Exercise objective
The goal here is an exact copy of the entries below, without their pictures.
────
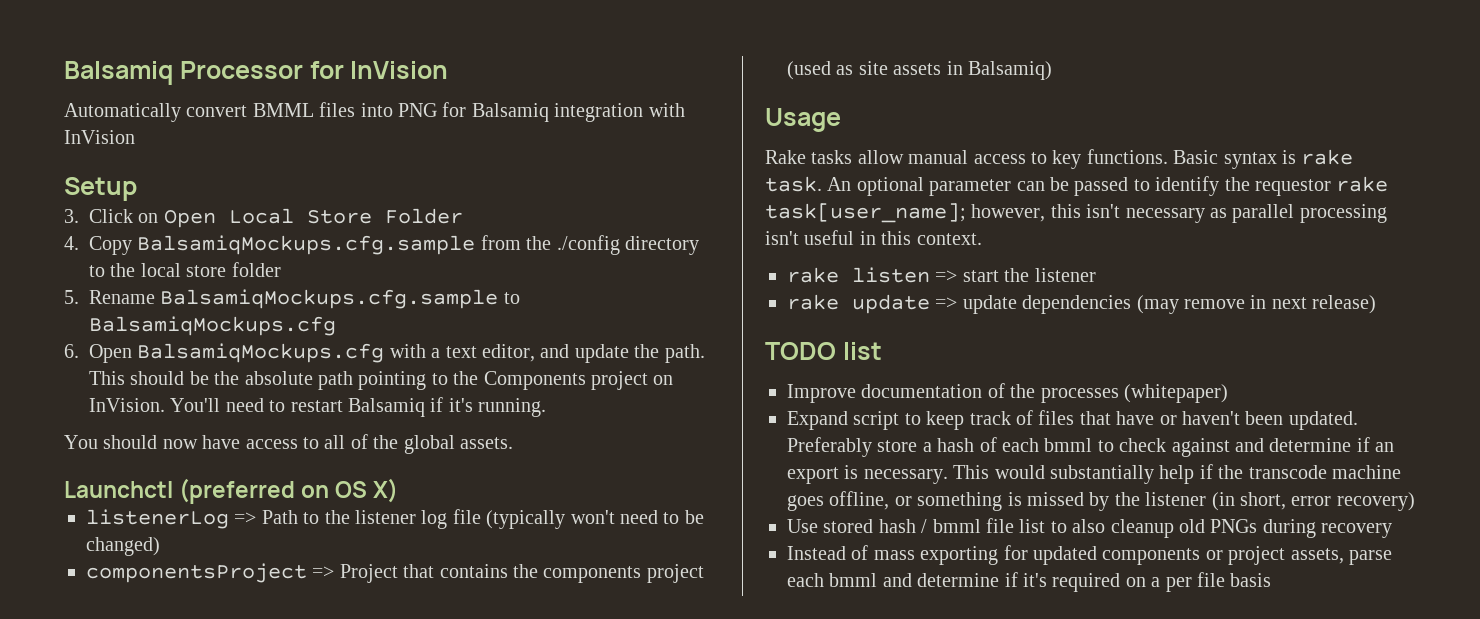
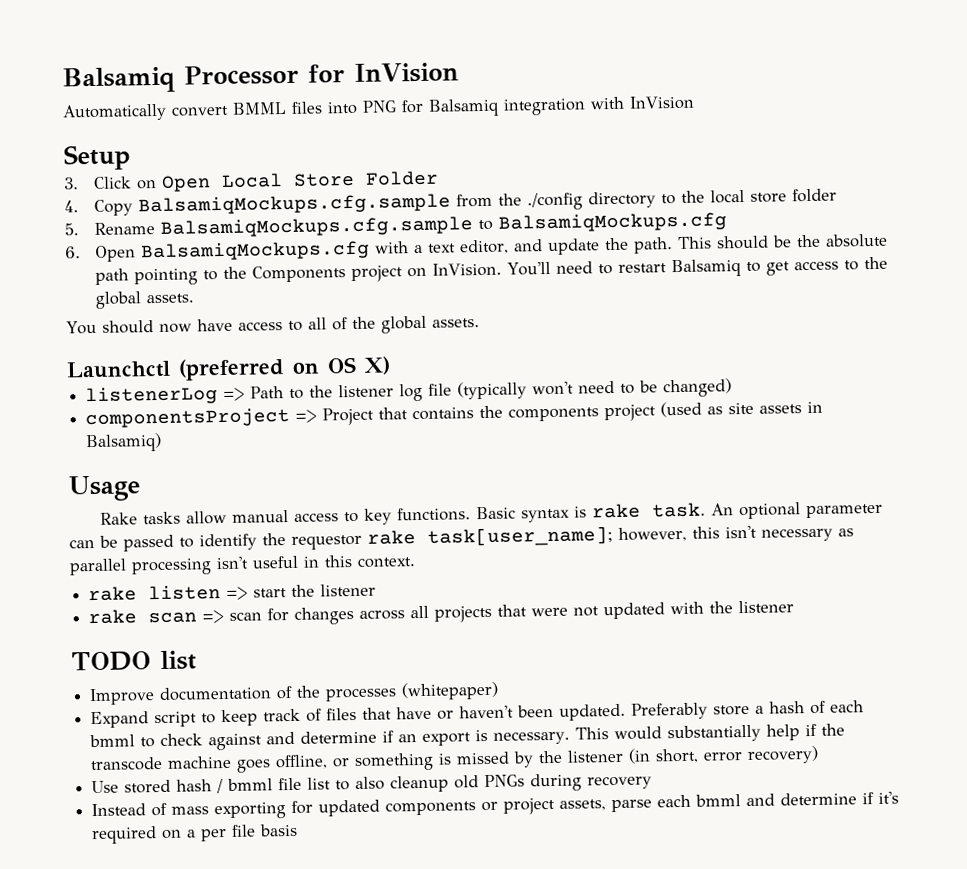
[430,397,547,417] if it's running. -> [745,256,888,276] [94,291,194,309] to get access to the global assets.
[852,294,1377,314] update => update dependencies (may remove in next release) -> [148,600,795,625] scan => scan for changes across all projects that were not updated with the listener

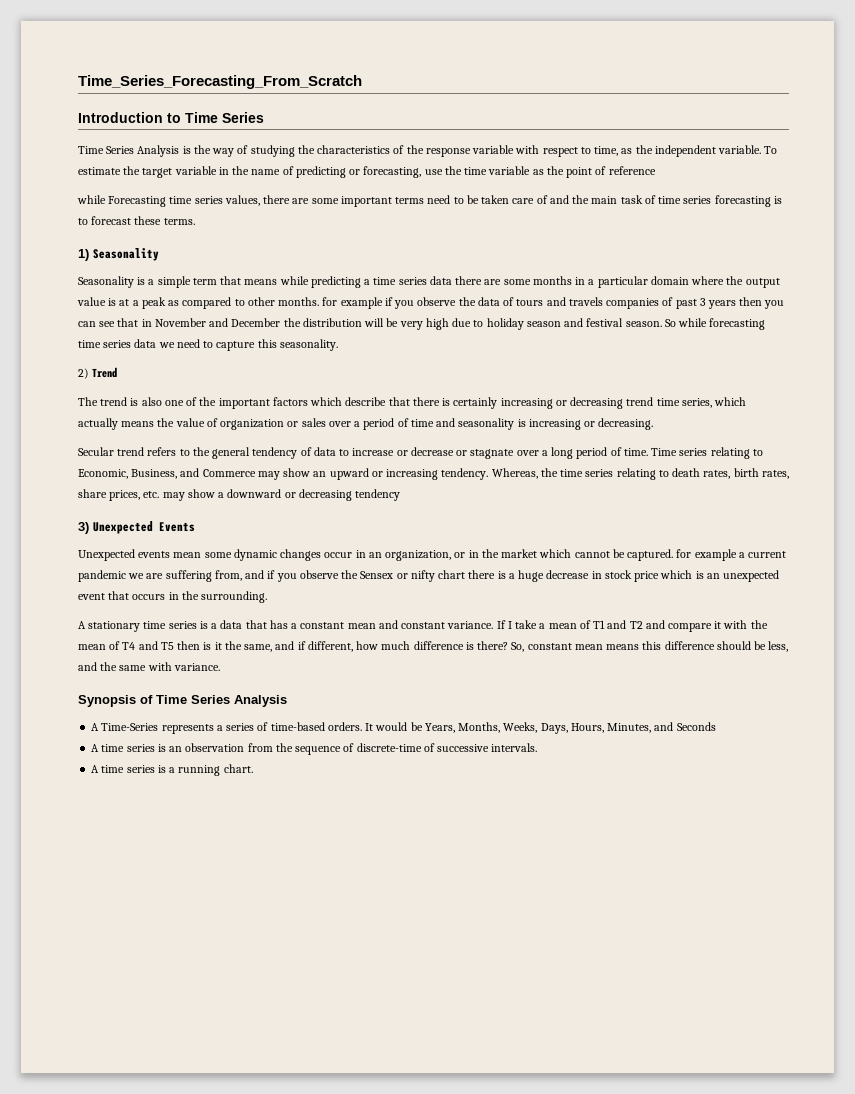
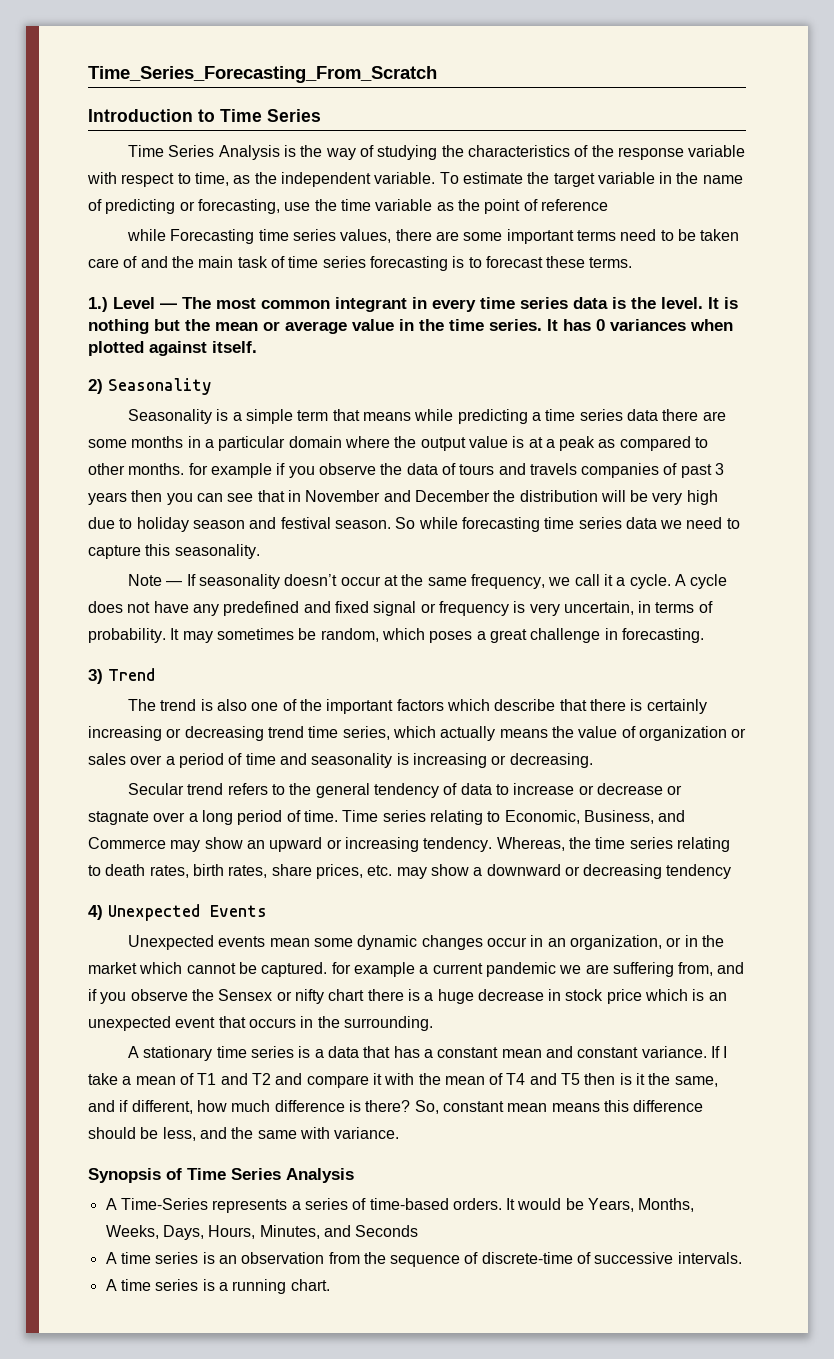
[78,249,89,261] 1) -> [88,297,738,312] [88,319,733,334] [88,341,257,356] [88,379,103,394] 1.) Level — The most common integrant in every time series data is the level. It is nothing but the mean or average value in the time series. It has 0 variances when plotted against itself. // 2)
[78,368,89,379] 2) -> [128,574,728,589] [88,601,713,616] [88,628,704,643] [88,669,103,684] Note — If seasonality doesn’t occur at the same frequency, we call it a cycle. A cycle does not have any predefined and fixed signal or frequency is very uncertain, in terms of probability. It may sometimes be random, which poses a great challenge in forecasting. // 3)
[78,522,89,534] 3) -> [88,905,103,920] 4)

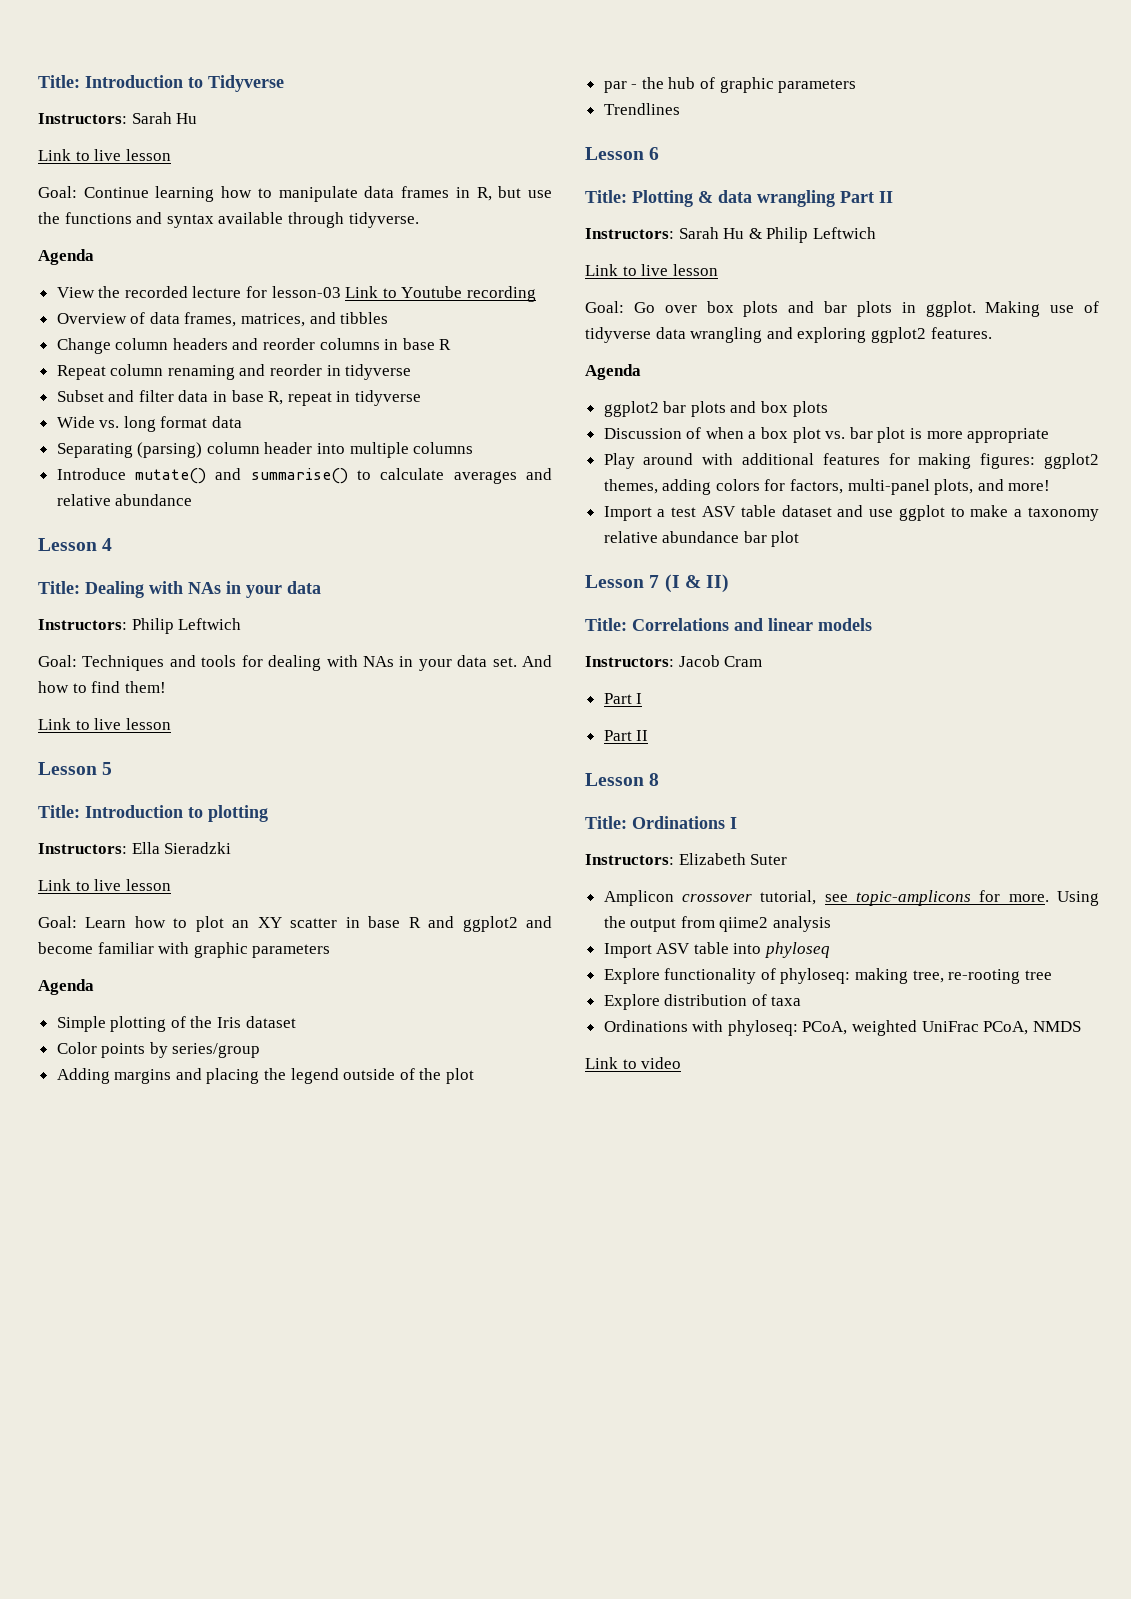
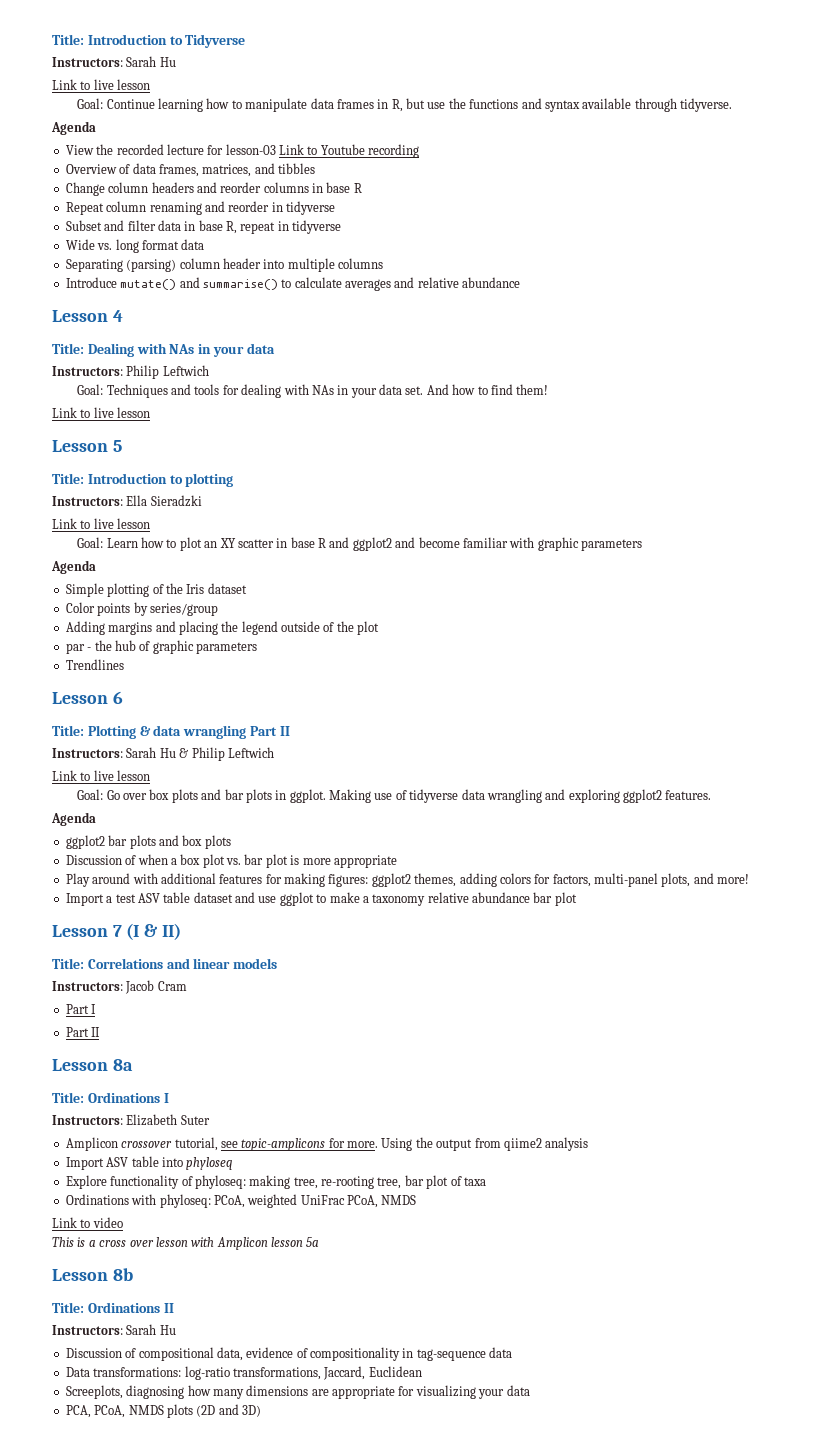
[649,773,660,786] 8 -> [112,1059,133,1071] 8a
[1024,970,1052,980] [603,994,748,1010] tree // Explore distribution -> [377,1175,449,1189] tree, bar plot
(682, 1063) none -> [52,1237,320,1250] [52,1268,133,1281] [52,1302,174,1313] [52,1324,176,1335] [65,1347,513,1361] [65,1366,422,1380] [65,1385,530,1399] [65,1404,261,1418] // This is a cross over lesson with Amplicon lesson 5a // Lesson 8b // Title: Ordinations II // Instructors: Sarah Hu // Discussion of compositional data, evidence of compositionality in tag-sequence data // Data transformations: log-ratio transformations, Jaccard, Euclidean // Screeplots, diagnosing how many dimensions are appropriate for visualizing your data // PCA, PCoA, NMDS plots (2D and 3D)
────
Answer to this exercise
[430,397,547,417] if it's running. -> [745,256,888,276] [94,291,194,309] to get access to the global assets.
[852,294,1377,314] update => update dependencies (may remove in next release) -> [148,600,795,625] scan => scan for changes across all projects that were not updated with the listener

[78,249,89,261] 1) -> [88,297,738,312] [88,319,733,334] [88,341,257,356] [88,379,103,394] 1.) Level — The most common integrant in every time series data is the level. It is nothing but the mean or average value in the time series. It has 0 variances when plotted against itself. // 2)
[78,368,89,379] 2) -> [128,574,728,589] [88,601,713,616] [88,628,704,643] [88,669,103,684] Note — If seasonality doesn’t occur at the same frequency, we call it a cycle. A cycle does not have any predefined and fixed signal or frequency is very uncertain, in terms of probability. It may sometimes be random, which poses a great challenge in forecasting. // 3)
[78,522,89,534] 3) -> [88,905,103,920] 4)

[649,773,660,786] 8 -> [112,1059,133,1071] 8a
[1024,970,1052,980] [603,994,748,1010] tree // Explore distribution -> [377,1175,449,1189] tree, bar plot
(682, 1063) none -> [52,1237,320,1250] [52,1268,133,1281] [52,1302,174,1313] [52,1324,176,1335] [65,1347,513,1361] [65,1366,422,1380] [65,1385,530,1399] [65,1404,261,1418] // This is a cross over lesson with Amplicon lesson 5a // Lesson 8b // Title: Ordinations II // Instructors: Sarah Hu // Discussion of compositional data, evidence of compositionality in tag-sequence data // Data transformations: log-ratio transformations, Jaccard, Euclidean // Screeplots, diagnosing how many dimensions are appropriate for visualizing your data // PCA, PCoA, NMDS plots (2D and 3D)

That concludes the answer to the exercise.